Arthritis in the hands is a common condition that affects millions of people worldwide. It is a chronic inflammatory disease that causes pain, stiffness, and swelling in the joints of the hand. Hand arthritis can be a significant burden for people, as it can limit their ability to perform everyday activities and impact their quality of life.
Causes of Arthritis in the Hands
There are many different types of arthritis that can affect the hand. The most common types are osteoarthritis and rheumatoid arthritis.
Osteoarthritis in the hands is a degenerative joint disease that occurs when the cartilage that cushions the joints wears down over time. This can be caused by age, genetics, injury, or overuse.
Rheumatoid arthritis in the hands is an autoimmune disease that causes the body’s immune system to attack the joints, leading to inflammation and damage. The exact cause of rheumatoid arthritis is unknown, but it is thought to be a combination of genetic and environmental factors.
Symptoms of Arthritis in the Hands
The symptoms of arthritis in hands can vary depending on the type and severity of the condition. Common symptoms include:
- Pain in the joints of the hand, particularly in the fingers, thumb, and wrist.
- Stiffness in the affected joints, particularly in the morning or after periods of inactivity.
- Swelling and redness in the affected joints.
- Weakness and difficulty gripping objects.
- Numbness and tingling in the fingers.
Diagnosis of Arthritis in the Hands
To diagnose arthritis in the hands, your provider will typically perform a physical examination and may order imaging tests such as X-rays, MRI, or ultrasound. Blood tests may also be ordered to rule out other conditions that can mimic arthritis, such as gout or lupus.
Treatment of Arthritis in the Hands
There is no cure for hand arthritis, but there are many treatment options that can help manage symptoms and improve quality of life. Treatment for arthritis in hands may include:
- Medications: Nonsteroidal anti-inflammatory drugs (NSAIDs) and corticosteroids can help reduce pain and inflammation.
- Occupational Therapy: Hand therapy and hand exercises for arthritis can help improve hand function and decrease pain.
- Assistive Devices: Splints, braces, and other assistive devices can help support the hand and reduce pain.
- Surgery: In severe cases, surgery may be necessary to restore function and reduce pain.
Prevention of Arthritis in the Hands
There is no guaranteed way to prevent arthritis in the hands, but there are some lifestyle changes that may help reduce the risk or delay the onset of the condition. These include:
- Engaging in regular exercise to keep the joints flexible and strong.
- Eating a healthy diet that is rich in fruits, vegetables, and whole grains.
- Protecting the hands from injury or overuse.

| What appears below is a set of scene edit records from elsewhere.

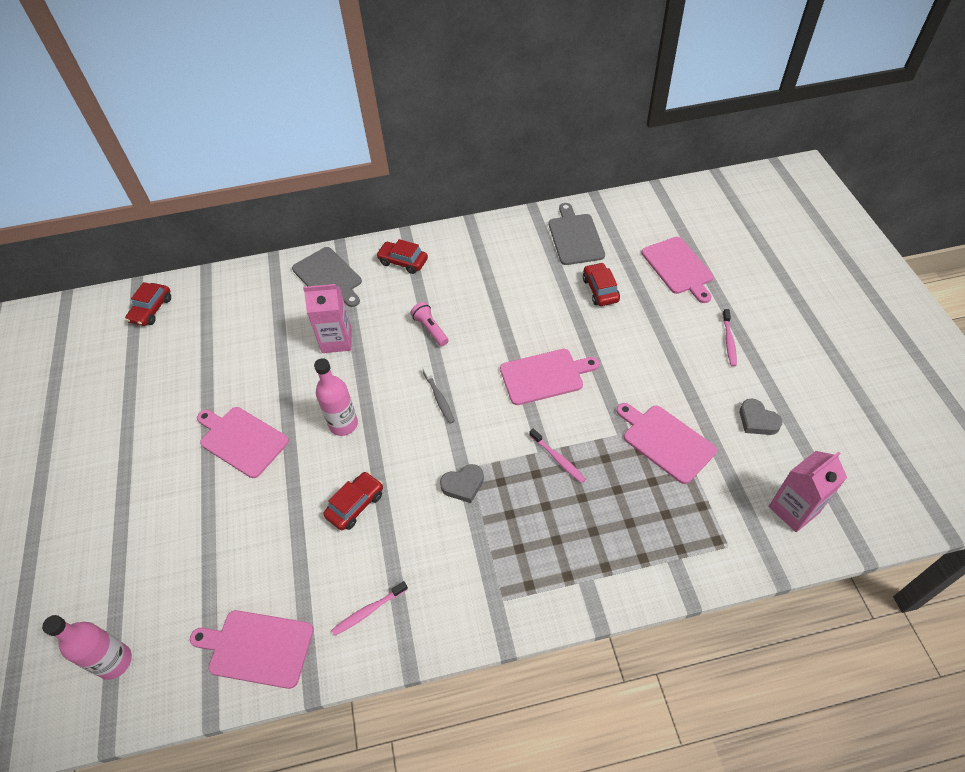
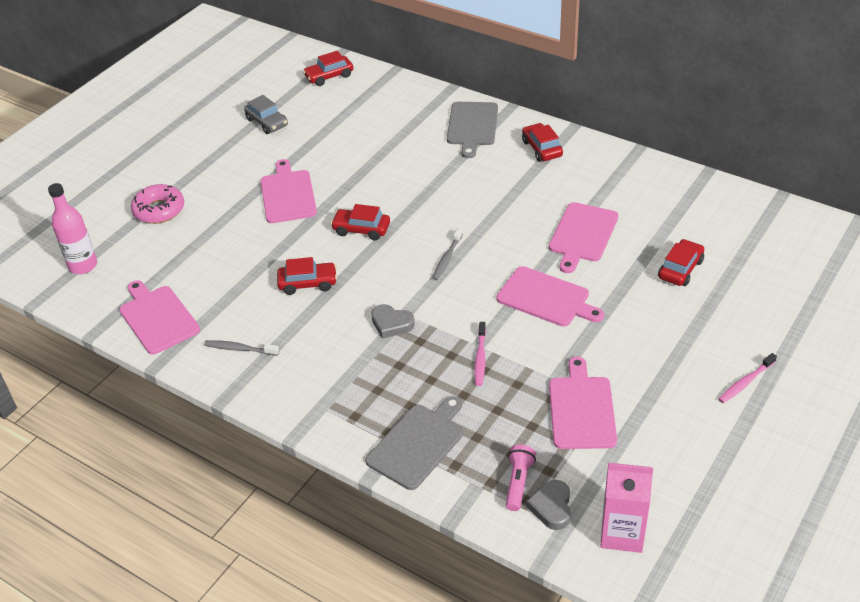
camera: 45 degrees right, 10 degrees down
(131, 545) = (159, 210): none -> pink donut
(141, 388) = (267, 122): none -> grey car
(337, 340) = (424, 173): pink carton -> none
(343, 424) = (361, 229): pink bottle -> red car
(368, 611) = (240, 349): pink toothbrush -> grey toothbrush
(430, 329) = (501, 208): pink flashlight -> pink flashlight (518, 482)
(575, 237) = (714, 217): grey cutting board -> grey cutting board (418, 444)
(678, 267) = (780, 298): pink cutting board -> pink cutting board (582, 235)
(757, 420) = (684, 454): grey heart -> grey heart (551, 507)

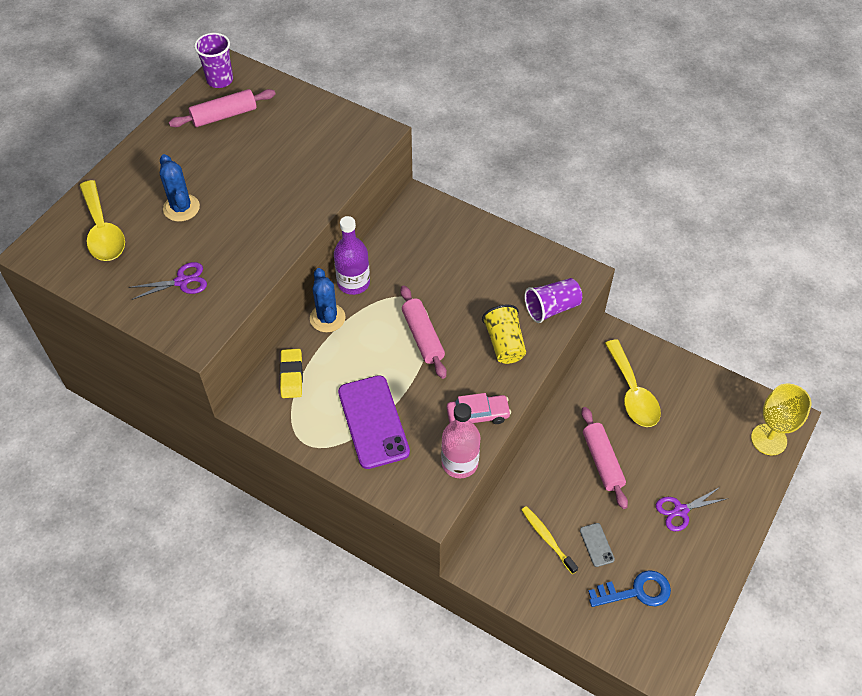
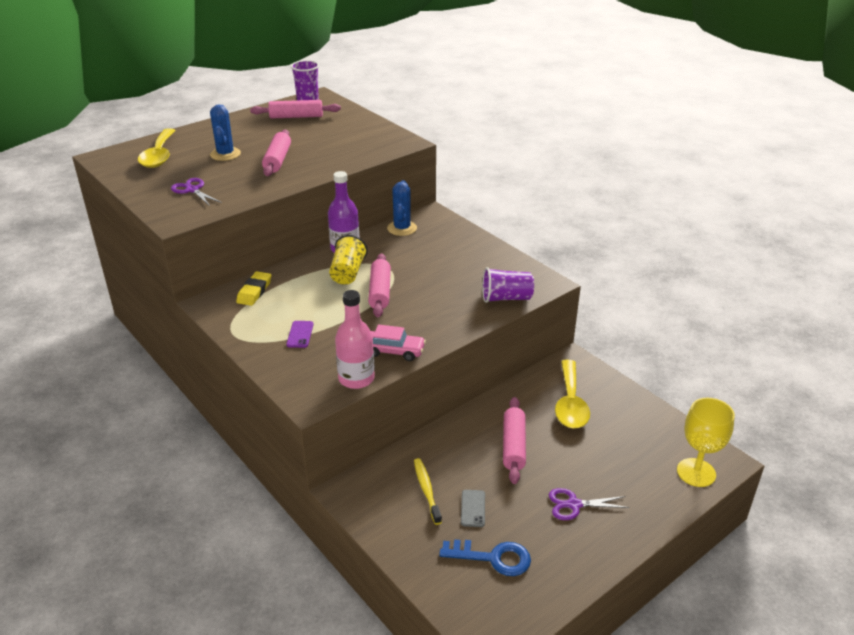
camera: 20 degrees right, 20 degrees down
(182, 281) = (192, 190): purple scissors -> purple scissors turned 135 degrees counterclockwise
(249, 202) = (277, 160): none -> pink rolling pin
(327, 318) = (309, 264): blue cactus -> blue cactus (402, 228)
(373, 422) = (300, 334): purple phone -> purple phone, size x0.45
(504, 343) = (449, 311): yellow cup -> yellow cup (348, 273)

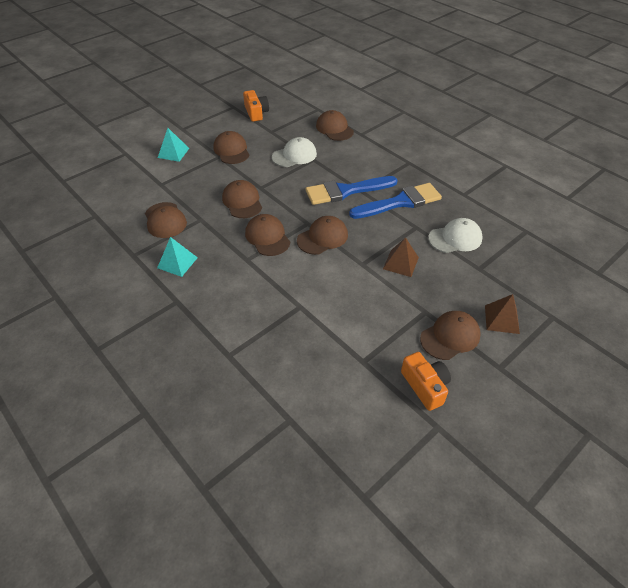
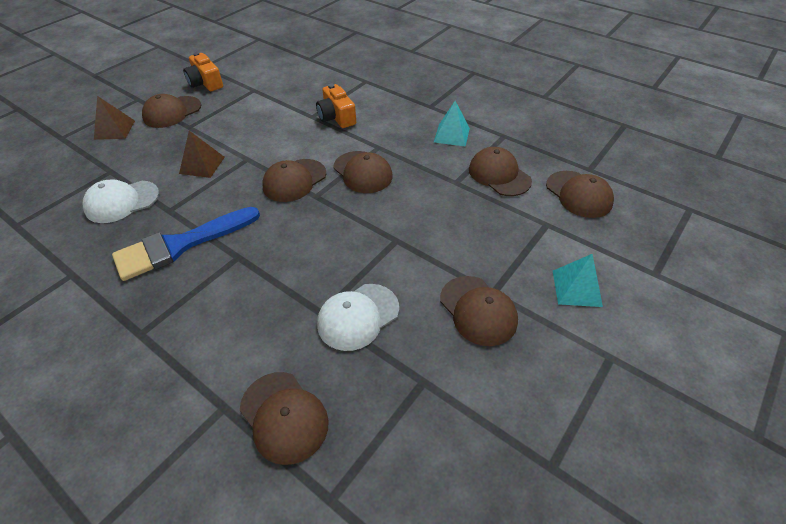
camera: 170 degrees right, 0 degrees up
(242, 201) = (413, 213): brown cap -> brown cap (579, 194)
(256, 113) = (483, 449): orange camera -> orange camera (336, 117)
(346, 191) = (263, 252): blue brush -> none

Hand arthritis is a chronic condition that can have a significant impact on a person’s quality of life. While there is no cure for arthritis in the hands, there are many treatment options that can help manage symptoms and improve function. By working with one of The Center’s hand and upper extremity specialists, and making lifestyle changes, people with arthritis of the hand can continue to lead active and fulfilling lives.